(WORK TO BE COMPLETED) Look for the word "Original" in the entries and copy each line where it appears.

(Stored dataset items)
•••••

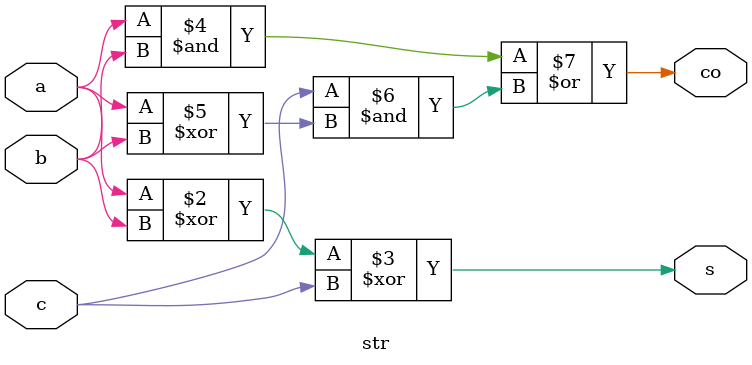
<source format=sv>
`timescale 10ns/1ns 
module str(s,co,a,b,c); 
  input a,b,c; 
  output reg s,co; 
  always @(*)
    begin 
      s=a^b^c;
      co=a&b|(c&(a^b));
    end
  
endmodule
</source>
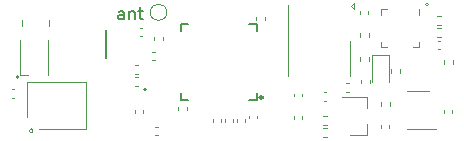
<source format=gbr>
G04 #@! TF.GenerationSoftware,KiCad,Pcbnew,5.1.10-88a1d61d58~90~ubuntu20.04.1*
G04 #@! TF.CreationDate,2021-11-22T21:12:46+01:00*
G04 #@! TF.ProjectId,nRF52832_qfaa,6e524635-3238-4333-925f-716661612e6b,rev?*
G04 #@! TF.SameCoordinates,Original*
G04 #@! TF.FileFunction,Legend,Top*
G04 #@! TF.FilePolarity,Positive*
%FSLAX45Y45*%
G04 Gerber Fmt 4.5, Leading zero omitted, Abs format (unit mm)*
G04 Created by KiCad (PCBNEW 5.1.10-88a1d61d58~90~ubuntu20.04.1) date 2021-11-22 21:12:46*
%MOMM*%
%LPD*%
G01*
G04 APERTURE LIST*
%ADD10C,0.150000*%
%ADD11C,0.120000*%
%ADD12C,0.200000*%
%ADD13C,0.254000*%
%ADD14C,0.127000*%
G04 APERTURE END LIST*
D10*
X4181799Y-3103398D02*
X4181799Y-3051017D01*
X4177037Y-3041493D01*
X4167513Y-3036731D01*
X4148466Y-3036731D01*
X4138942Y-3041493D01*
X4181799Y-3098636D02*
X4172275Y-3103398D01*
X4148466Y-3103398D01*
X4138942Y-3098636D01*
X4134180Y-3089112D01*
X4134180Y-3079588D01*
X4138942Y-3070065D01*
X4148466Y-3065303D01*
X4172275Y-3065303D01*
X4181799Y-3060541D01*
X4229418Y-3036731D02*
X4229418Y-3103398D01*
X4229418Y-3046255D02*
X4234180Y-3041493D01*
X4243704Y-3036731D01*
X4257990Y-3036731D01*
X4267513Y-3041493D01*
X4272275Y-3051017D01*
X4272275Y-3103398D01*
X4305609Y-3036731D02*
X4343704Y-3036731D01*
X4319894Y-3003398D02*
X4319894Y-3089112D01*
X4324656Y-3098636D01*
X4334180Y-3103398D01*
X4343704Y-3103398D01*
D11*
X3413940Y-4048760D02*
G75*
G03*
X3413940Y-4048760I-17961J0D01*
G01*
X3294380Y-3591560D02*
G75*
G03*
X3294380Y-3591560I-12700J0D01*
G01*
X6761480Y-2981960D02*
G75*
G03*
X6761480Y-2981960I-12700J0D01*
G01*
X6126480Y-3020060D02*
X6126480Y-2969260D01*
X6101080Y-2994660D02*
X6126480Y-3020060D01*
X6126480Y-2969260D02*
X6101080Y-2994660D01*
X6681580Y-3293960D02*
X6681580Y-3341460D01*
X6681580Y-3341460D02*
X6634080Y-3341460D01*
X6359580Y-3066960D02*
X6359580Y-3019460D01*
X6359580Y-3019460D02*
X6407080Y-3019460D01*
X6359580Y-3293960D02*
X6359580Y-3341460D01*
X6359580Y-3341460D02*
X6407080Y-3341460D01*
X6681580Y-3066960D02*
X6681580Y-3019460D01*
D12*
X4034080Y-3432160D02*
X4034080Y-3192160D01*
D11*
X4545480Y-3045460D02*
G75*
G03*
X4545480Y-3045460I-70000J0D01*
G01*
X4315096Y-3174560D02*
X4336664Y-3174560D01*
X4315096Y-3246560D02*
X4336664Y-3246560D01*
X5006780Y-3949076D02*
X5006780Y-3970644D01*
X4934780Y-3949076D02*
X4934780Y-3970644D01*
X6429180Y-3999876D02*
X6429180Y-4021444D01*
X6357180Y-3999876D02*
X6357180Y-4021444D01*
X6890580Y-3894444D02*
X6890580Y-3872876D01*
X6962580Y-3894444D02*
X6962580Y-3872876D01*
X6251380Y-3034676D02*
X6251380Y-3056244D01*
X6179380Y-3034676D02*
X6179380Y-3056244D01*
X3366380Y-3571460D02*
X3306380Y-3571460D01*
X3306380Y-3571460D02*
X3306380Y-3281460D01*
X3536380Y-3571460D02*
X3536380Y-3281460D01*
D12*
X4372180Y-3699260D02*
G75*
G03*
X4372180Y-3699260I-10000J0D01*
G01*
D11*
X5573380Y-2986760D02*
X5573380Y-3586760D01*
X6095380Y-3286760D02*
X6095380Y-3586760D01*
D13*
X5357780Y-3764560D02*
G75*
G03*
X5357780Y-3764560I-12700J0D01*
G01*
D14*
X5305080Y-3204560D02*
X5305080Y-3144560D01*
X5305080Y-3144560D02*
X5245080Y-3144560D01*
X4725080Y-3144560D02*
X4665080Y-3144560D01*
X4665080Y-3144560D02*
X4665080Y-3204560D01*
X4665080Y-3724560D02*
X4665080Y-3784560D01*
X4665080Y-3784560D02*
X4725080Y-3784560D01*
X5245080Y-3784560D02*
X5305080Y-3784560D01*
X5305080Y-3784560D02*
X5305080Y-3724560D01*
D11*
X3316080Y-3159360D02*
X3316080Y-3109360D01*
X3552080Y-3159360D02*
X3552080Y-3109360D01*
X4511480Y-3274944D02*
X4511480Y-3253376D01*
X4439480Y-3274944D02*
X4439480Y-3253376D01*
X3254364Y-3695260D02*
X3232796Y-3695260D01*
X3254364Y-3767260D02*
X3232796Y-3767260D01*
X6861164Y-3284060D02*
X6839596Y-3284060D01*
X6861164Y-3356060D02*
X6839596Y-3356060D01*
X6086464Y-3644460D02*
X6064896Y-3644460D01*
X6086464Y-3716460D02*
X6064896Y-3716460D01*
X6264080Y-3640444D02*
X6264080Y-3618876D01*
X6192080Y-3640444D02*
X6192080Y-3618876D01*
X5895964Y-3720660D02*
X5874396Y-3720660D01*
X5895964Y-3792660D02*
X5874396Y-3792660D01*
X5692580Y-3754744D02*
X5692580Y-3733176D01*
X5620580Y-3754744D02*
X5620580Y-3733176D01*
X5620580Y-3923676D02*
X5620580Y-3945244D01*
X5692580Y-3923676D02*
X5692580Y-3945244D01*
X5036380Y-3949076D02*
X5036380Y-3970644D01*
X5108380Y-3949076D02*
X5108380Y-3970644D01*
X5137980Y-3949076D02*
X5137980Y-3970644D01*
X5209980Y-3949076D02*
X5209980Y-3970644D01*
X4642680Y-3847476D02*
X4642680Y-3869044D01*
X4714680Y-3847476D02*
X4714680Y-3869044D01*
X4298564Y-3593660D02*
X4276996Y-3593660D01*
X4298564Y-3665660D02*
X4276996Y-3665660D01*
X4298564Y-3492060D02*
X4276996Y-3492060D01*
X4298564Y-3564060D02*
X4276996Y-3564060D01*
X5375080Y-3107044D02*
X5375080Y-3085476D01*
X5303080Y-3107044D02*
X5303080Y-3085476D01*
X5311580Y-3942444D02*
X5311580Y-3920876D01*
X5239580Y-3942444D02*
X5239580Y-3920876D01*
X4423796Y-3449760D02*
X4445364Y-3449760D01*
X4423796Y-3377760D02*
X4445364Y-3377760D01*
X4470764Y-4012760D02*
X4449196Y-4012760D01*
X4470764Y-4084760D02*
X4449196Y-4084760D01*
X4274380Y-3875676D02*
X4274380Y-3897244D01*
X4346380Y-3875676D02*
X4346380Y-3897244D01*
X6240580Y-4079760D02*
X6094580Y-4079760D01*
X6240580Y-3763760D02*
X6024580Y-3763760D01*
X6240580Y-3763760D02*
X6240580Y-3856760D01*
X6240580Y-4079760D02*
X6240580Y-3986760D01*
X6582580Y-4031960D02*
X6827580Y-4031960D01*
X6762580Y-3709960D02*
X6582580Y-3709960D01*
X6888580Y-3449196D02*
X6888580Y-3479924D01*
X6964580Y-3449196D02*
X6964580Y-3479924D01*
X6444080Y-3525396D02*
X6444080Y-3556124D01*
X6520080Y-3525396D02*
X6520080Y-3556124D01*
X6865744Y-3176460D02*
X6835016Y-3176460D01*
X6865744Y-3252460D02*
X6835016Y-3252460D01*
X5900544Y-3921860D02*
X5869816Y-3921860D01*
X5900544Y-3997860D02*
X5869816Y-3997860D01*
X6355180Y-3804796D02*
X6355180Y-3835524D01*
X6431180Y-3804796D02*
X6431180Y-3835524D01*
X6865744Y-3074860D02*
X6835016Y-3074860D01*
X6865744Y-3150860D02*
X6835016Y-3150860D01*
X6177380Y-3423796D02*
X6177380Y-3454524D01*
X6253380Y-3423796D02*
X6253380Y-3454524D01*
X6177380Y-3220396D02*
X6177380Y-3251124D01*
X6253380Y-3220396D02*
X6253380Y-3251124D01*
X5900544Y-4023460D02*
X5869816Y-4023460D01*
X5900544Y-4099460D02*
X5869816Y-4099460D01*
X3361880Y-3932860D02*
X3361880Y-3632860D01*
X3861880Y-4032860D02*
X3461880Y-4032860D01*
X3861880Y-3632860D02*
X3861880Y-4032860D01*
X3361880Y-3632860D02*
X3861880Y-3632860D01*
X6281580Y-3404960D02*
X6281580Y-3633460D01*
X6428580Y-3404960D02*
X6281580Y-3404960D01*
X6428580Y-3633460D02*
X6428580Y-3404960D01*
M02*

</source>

•••••

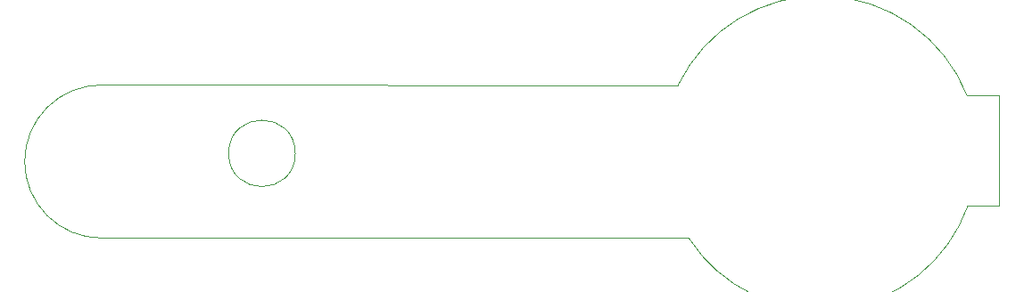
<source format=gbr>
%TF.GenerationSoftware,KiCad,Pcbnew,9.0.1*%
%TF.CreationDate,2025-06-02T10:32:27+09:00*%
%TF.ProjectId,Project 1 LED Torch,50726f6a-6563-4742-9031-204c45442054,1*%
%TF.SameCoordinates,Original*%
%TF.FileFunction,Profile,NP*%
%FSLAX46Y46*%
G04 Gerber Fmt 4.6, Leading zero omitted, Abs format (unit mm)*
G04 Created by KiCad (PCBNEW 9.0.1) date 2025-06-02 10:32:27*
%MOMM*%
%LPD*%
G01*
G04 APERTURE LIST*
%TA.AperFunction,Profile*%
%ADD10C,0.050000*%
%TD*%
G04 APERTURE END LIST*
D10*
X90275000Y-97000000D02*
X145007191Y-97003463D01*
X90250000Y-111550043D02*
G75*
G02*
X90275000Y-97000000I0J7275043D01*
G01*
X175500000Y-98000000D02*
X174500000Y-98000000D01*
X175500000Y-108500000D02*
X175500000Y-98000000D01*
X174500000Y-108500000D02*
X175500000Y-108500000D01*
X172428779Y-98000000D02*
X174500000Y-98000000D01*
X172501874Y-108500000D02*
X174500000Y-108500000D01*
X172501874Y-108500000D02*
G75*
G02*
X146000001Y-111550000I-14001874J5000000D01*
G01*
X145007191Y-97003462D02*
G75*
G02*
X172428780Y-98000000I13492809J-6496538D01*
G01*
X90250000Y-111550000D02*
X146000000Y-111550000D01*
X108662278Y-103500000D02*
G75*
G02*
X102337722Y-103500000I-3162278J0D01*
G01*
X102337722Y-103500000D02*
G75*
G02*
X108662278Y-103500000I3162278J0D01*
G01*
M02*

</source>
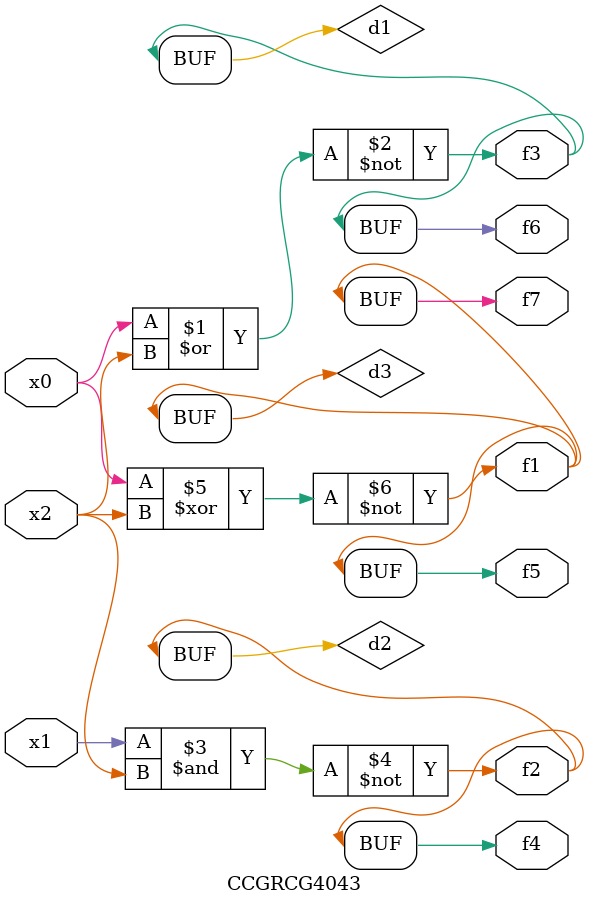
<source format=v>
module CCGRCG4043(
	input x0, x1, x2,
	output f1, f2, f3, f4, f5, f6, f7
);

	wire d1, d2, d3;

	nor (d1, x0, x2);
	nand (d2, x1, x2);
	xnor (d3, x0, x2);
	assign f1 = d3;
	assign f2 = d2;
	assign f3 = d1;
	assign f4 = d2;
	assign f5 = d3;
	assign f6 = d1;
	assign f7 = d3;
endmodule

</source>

•••••

(RESPONSE TO THE TASK)
G04 #@! TF.SameCoordinates,Original*
%TF.SameCoordinates,Original*%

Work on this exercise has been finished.